Homélie 5ème dimanche C de Pâques :
Lectures : Ac 14, 21b-27; Ps 144; Ap 21, 1-5a; Jn 13, 31-33a.34-35
Mes sœurs et mes frères, nous sommes toujours dans le temps pascal et continuons de prier pour que la puissance de la Résurrection de Jésus s’impacte dans nos vies, que nous soyons aujourd’hui plus que jamais témoins du Ressuscité.
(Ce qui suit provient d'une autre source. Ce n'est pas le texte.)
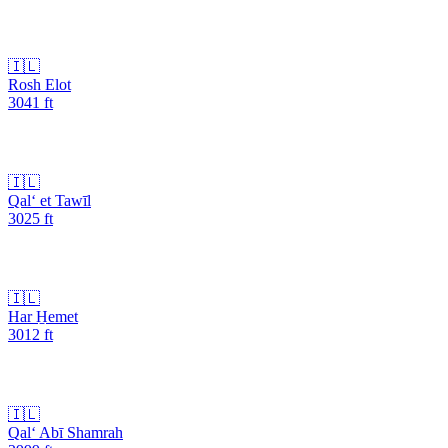
🇮🇱
Rosh Elot
3041
ft
🇮🇱
Qal‘ et Tawīl
3025
ft
🇮🇱
Har H̱emet
3012
ft
🇮🇱
Qal‘ Abī Shamrah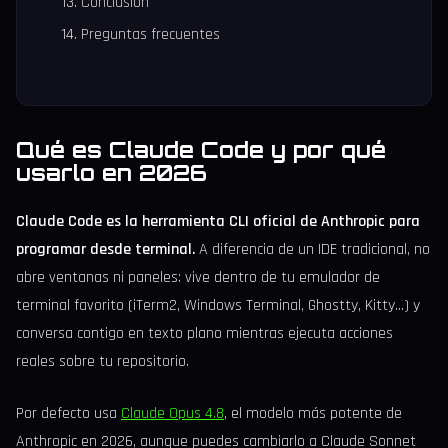
Conclusión
Preguntas frecuentes
Qué es Claude Code y por qué
usarlo en 2026
Claude Code es la herramienta CLI oficial de Anthropic para
programar desde terminal.
A diferencia de un IDE tradicional, no
abre ventanas ni paneles: vive dentro de tu emulador de
terminal favorito (iTerm2, Windows Terminal, Ghostty, Kitty…) y
conversa contigo en texto plano mientras ejecuta acciones
reales sobre tu repositorio.
Por defecto usa
Claude Opus 4.8
, el modelo más potente de
Anthropic en 2026, aunque puedes cambiarlo a Claude Sonnet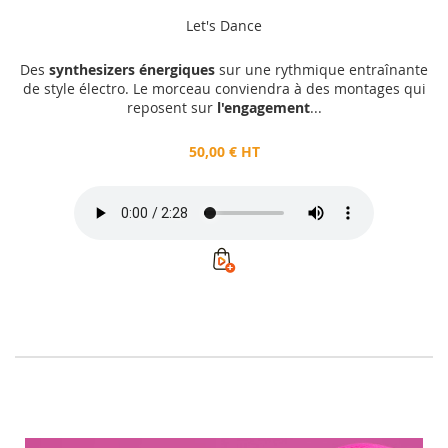
Let's Dance
Des
synthesizers énergiques
sur une rythmique entraînante
de style électro. Le morceau conviendra à des montages qui
reposent sur
l'engagement
...
50,00 € HT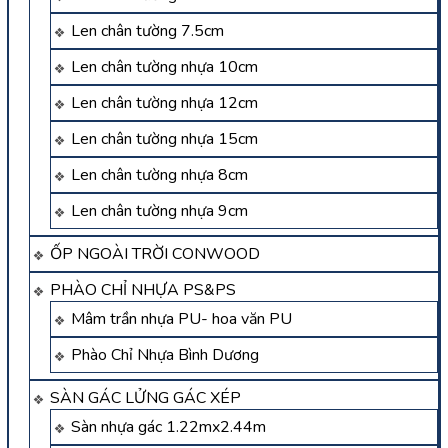
Len chân tường 7.5cm
Len chân tường nhựa 10cm
Len chân tường nhựa 12cm
Len chân tường nhựa 15cm
Len chân tường nhựa 8cm
Len chân tường nhựa 9cm
ỐP NGOÀI TRỜI CONWOOD
PHÀO CHỈ NHỰA PS&PS
Mâm trần nhựa PU- hoa văn PU
Phào Chỉ Nhựa Bình Dương
SÀN GÁC LỬNG GÁC XÉP
Sàn nhựa gác 1.22mx2.44m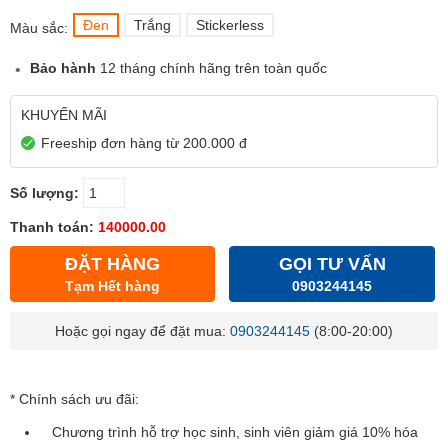
Đen
Trắng
Stickerless
Màu sắc:
Bảo hành
12 tháng chính hãng trên toàn quốc
KHUYẾN MÃI
Freeship đơn hàng từ 200.000 đ
Số lượng:
Thanh toán:
140000.00
ĐẶT HÀNG
GỌI TƯ VẤN
Tạm Hết hàng
0903244145
Hoặc gọi ngay để đặt mua:
0903244145
(8:00-20:00)
* Chính sách ưu đãi:
Chương trình hỗ trợ học sinh, sinh viên giảm giá 10% hóa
Le contexte historique de l’Evangile de ce dimanche est tout à fait particulier : c’est l’heure des adieux, du Testament. On est à la veille de la passion de Jésus. Il sait que Judas va le livrer, que Pierre va le renier, que ses amis vont l’abandonner. Il vient d’instituer le sacrement de l’eucharistie, laver les pieds de ses disciples à qui il dit : « Je vous ai donné l’exemple d’abaissement et d’humilité » … » Je vous donne un commandement nouveau : ‘Aimez-vous comme je vous ai aimés’ « . En quoi consiste cette nouveauté par rapport à d’autres manières d’aimer, par rapport par exemple à l’Ancien Testament puisque dans la Torah, se trouve déjà écrit : « Tu aimeras ton prochain comme toi-même » (Lv 19, 18) ?
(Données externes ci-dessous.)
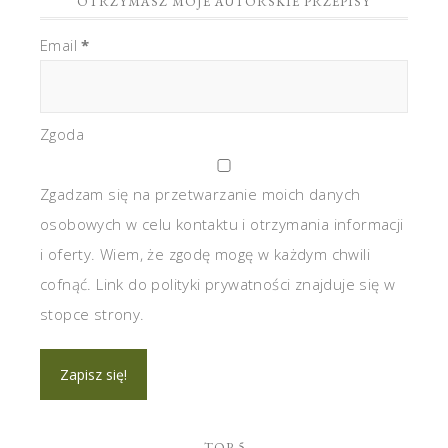
OTRZYMASZ MOJE AUTORSKIE PRZEPISY
Email
*
Zgoda
Zgadzam się na przetwarzanie moich danych
osobowych w celu kontaktu i otrzymania informacji
i oferty. Wiem, że zgodę mogę w każdym chwili
cofnąć. Link do polityki prywatności znajduje się w
stopce strony.
TOP 5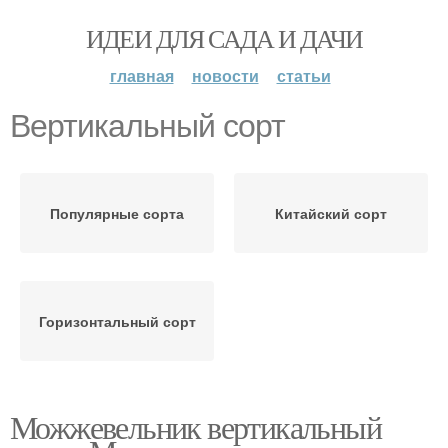
ИДЕИ ДЛЯ САДА И ДАЧИ
главная
новости
статьи
Вертикальный сорт
Популярные сорта
Китайский сорт
Горизонтальный сорт
Можжевельник вертикальный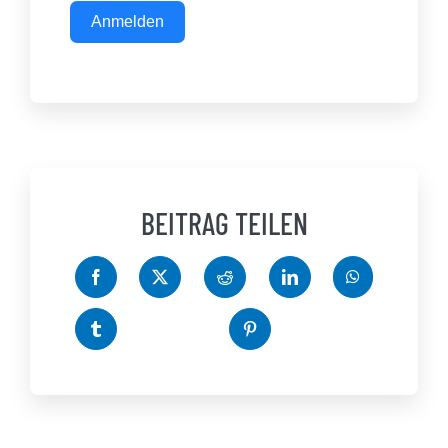
Anmelden
BEITRAG TEILEN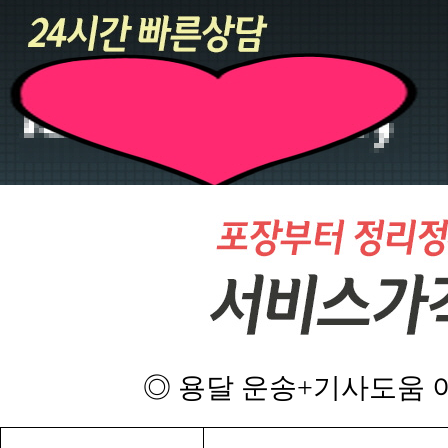
◎ 용달 운송+기사도움 이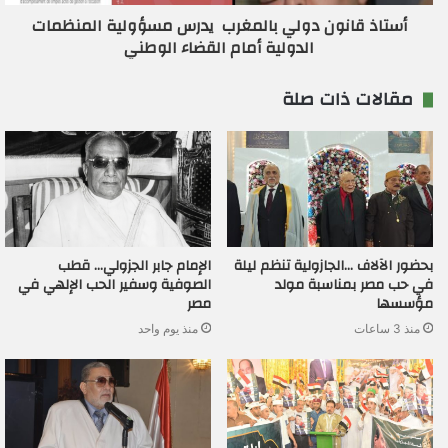
أستاذ قانون دولي بالمغرب يدرس مسؤولية المنظمات
الدولية أمام القضاء الوطني
مقالات ذات صلة
بحضور الآلاف …الجازولية تنظم ليلة
الإمام جابر الجزولي… قطب
في حب مصر بمناسبة مولد
الصوفية وسفير الحب الإلهي في
مؤسسها
مصر
منذ 3 ساعات
منذ يوم واحد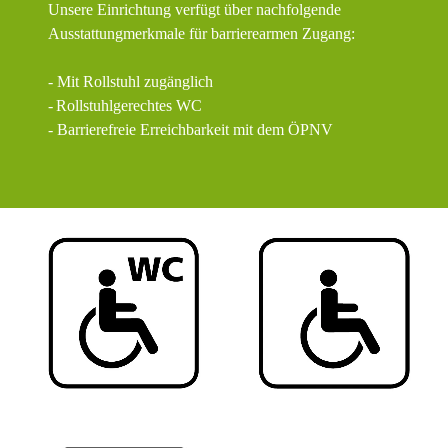
Unsere Einrichtung verfügt über nachfolgende
Ausstattungmerkmale für barrierearmen Zugang:
- Mit Rollstuhl zugänglich
-
Rollstuhlgerechtes WC
- Barrierefreie Erreichbarkeit mit dem ÖPNV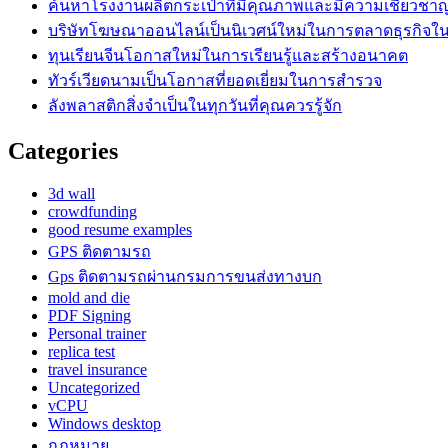
ค้นหาโรงงานผลิตกระเป๋าที่มีคุณภาพและมีความเชี่ยวชา
บริษัทโฆษณาออนไลน์เป็นนิเวศน์ใหม่ในการตลาดธุรกิจในย
ทุนเรียนจีนโอกาสใหม่ในการเรียนรู้และสร้างอนาคต
ทัวร์เวียดนามเป็นโอกาสที่ยอดเยี่ยมในการสำรวจ
ลังพลาสติกสิ่งจำเป็นในทุกวันที่คุณควรรู้จัก
Categories
3d wall
crowdfunding
good resume examples
GPS ติดตามรถ
Gps ติดตามรถผ่านกรมการขนส่งทางบก
mold and die
PDF Signing
Personal trainer
replica test
travel insurance
Uncategorized
vCPU
Windows desktop
กฎหมาย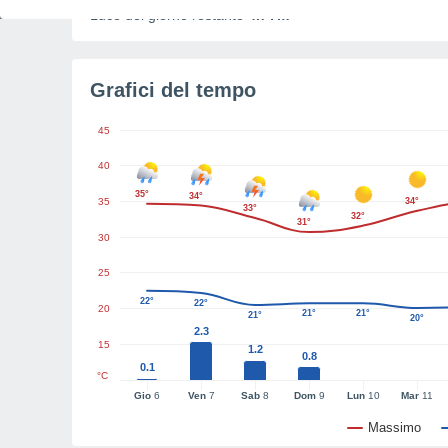
Luce del giorno restante
4h 7m
Grafici del tempo
45
40
35°
34°
35
34°
33°
32°
31°
30
25
22°
22°
20
21°
21°
21°
20°
2.3
15
1.2
0.8
0.1
°C
Gio
6
Ven
7
Sab
8
Dom
9
Lun
10
Mar
11
Massimo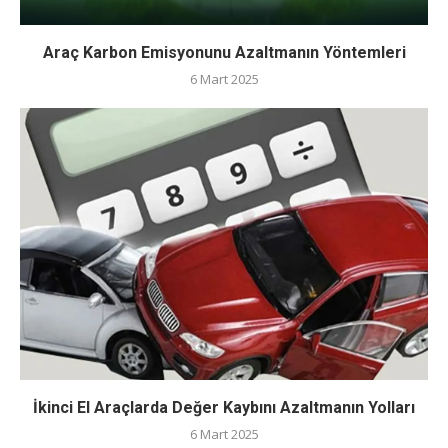
Araç Karbon Emisyonunu Azaltmanın Yöntemleri
6 Mart 2025
İkinci El Araçlarda Değer Kaybını Azaltmanın Yolları
6 Mart 2025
La nouveauté réside dans « comme je vous ai aimés« . L’amour de Jésus est notre inspiration fondamentale et notre modèle d’aimer. Il ne s’agit pas d’un amour de façade, d’une gentillesse occasionnelle, d’une belle invitation à la fraternité ou d’un sentiment passager, mais d’une action, d’une preuve d’amour ! C’est l’amour qui lave les pieds de l’autre, qui se met à son service, qui donne tout, se donne et par-donne. L’amour qui cherche d’abord le bonheur de la personne que l’on aime; l’amour qui ne calcule pas, qui dépasse son intérêt personnel. Cet amour-là est inconditionnel, gratuit, désintéressé, pur.
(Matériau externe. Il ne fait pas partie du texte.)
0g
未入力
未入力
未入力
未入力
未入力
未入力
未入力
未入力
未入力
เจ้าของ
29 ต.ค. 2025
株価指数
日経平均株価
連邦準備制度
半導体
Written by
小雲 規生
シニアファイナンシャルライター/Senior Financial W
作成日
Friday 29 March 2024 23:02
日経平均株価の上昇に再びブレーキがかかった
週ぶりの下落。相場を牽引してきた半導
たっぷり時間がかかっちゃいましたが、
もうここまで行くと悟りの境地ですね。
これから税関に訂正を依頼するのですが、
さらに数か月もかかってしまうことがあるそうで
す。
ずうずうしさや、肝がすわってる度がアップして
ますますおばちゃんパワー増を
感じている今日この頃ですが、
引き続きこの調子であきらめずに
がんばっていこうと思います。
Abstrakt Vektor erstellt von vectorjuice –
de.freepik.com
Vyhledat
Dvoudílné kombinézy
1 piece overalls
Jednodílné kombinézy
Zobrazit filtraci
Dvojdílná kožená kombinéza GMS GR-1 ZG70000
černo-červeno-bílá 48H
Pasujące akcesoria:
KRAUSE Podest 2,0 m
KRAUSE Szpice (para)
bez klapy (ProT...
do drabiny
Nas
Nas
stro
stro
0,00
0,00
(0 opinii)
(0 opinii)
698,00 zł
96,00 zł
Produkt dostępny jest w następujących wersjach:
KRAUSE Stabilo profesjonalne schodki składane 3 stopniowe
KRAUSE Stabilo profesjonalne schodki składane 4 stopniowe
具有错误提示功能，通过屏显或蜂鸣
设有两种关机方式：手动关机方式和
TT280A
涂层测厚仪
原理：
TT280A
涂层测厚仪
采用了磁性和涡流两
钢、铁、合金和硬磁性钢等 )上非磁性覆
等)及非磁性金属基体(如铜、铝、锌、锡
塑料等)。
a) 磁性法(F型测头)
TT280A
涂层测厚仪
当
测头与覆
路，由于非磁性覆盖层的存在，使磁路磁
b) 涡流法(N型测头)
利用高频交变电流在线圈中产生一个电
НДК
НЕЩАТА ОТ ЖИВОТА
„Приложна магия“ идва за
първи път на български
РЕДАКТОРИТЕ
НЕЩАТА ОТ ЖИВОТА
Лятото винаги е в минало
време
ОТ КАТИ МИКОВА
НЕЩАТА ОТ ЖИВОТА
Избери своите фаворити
Et pour Jésus, c’est le seul témoignage de la foi qui soit authentique et crédible. Témoigner de sa foi ne consiste pas à déclamer de belles paroles, à être un croyant pratiquant, fidèle aux rites, aux pratiques religieuses extérieures; ça ne consiste pas à avoir des connaissances théologiques, la capacité de faire des miracles, mais à être simplement un croyant aimant, qui s’oublie lui-même en aimant. On comprend dès lors que le vrai amour passe par la croix : aime et tu mourras !
Chers amis, aimer, ce n’est pas un conseil moral que Jésus nous donne, c’est même la clé du bonheur, la clé du Royaume; c’est « ce qui a du poids », qui nous fait entrer dans gloire de Dieu.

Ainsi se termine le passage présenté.